Recentemente, a Fundação Passos Canavarro, recebeu o padre Anselmo Borges, professor de filosofia na Universidade de Coimbra, que, ao abrigo de um encontro internacional realizado em Gaia, e que as interessantíssimas comunicações foram compiladas num livro por si organizado, questionou o futuro de Deus. Será que “Deus tem futuro?”
A questão é importante, porque, para lá das suas implicações entre os crentes, convoca-nos a pensar esta modernidade, onde todos, e por maioria de razão os não crentes, - já que “naturalmente” a questão do futuro do Todo-poderoso seria-lhes colateral -, somos convocados a pensar o nosso próprio futuro. Dito de outra forma: “Será que nós teremos futuro?”
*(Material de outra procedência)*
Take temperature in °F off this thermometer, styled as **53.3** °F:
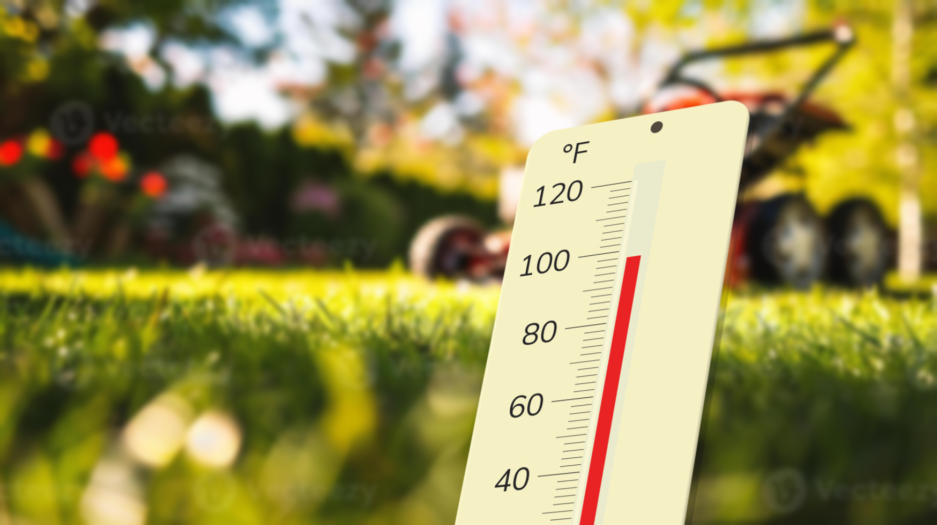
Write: **98** °F
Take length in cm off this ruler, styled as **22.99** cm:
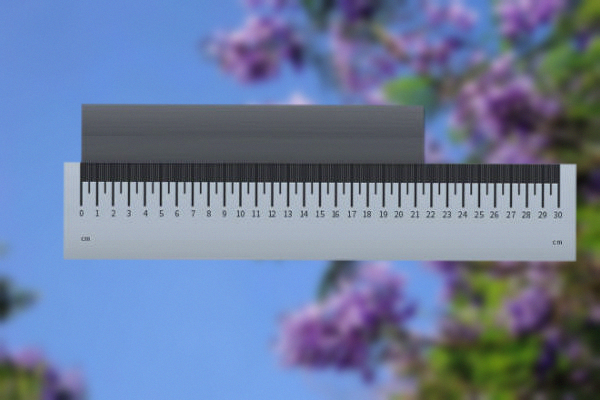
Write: **21.5** cm
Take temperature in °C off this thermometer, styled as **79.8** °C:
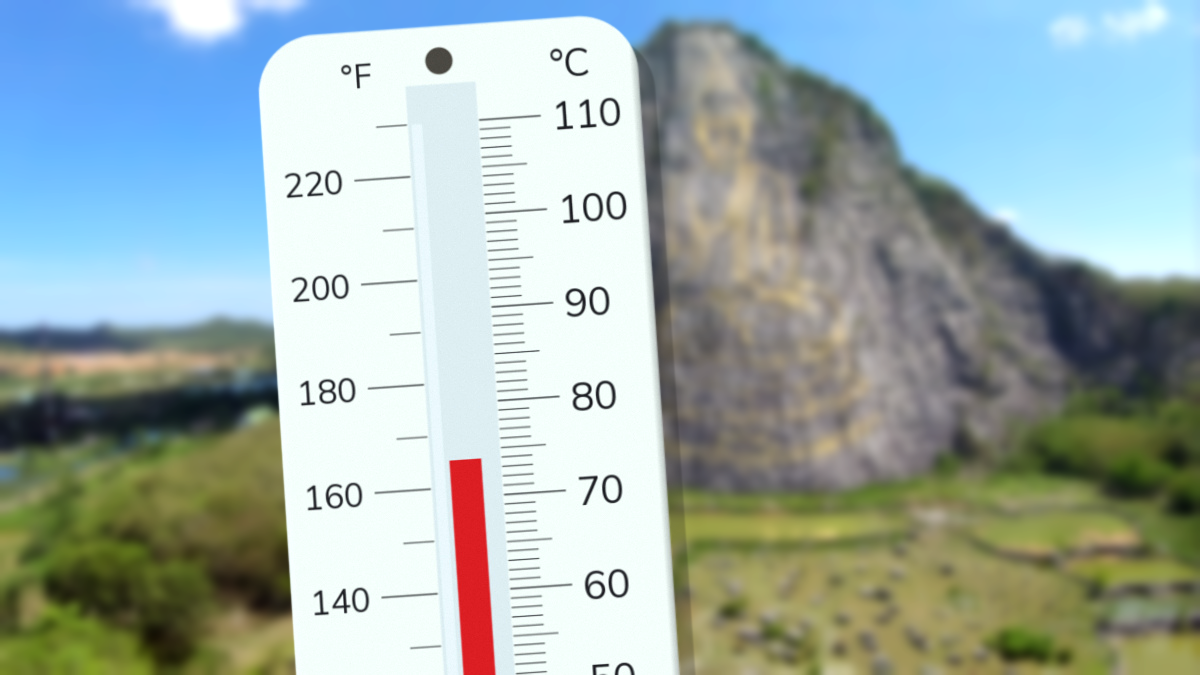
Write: **74** °C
O Ocidente, na sua matriz judaico-cristão, há muito, - e de forma dolorosa, - resolveu a bem a questão da religiosidade, do tempo e do século, separando as águas, diferenciando o que é “de Deus do que é de César”. Foi, aqui, na nossa modernidade, em que a ciências deram os maiores passos para a humanidade, enquanto os demais ainda andam exclusivamente perdidos em condicionamentos metafísicos e teológicos, construímos o nosso legado, pelo que estes condicionamentos, desde logo pela natureza da intransigência das suas fés, tornam-nos seus reféns, situação que os mais recentes bárbaros, como sejam a destruição do património da humanidade, simbolizam na perfeição. Pelo que, não se restringe, em si mesmo, a uma questão de fé. É, antes de tudo, uma afronta ao que a Europa e o Ocidente representam, ou seja, um confronto contra a razão.
Se no século passado a agonia do cristianismo – como foi sublinhado por Unamuno numa obra com este nome – foi a consequência directa da emergência das filosofias positivistas e materialistas, assim como das reminiscências históricas do que o clero socialmente representava, a luta pela vida que a fé, e o Ocidente em geral, enfrentam hoje é, como disse, diversa, e por isso com um impacto seguramente mais preocupante, já que trata-se da defesa das nossas heranças culturais, sociais e civilizacionais. Assim, é tempo de questionar se nós, tal como os nossos ancestrais romanos, poderemos e deveremos afirmar que “Si vis pacem, para bellum”. Ou seja, que se queremos a paz (a manutenção do nosso estatuto) temos que preparar a guerra? Porque, se é certo que este aforismo não trará de nada bom, é provável que nos afaste das trevas onde nos querem remeter. De facto, é altura para perguntar se, nesta “gramática para o tempo que se vive”, estaremos à altura, isto é, preparados para acção e encetarmos novas cruzadas?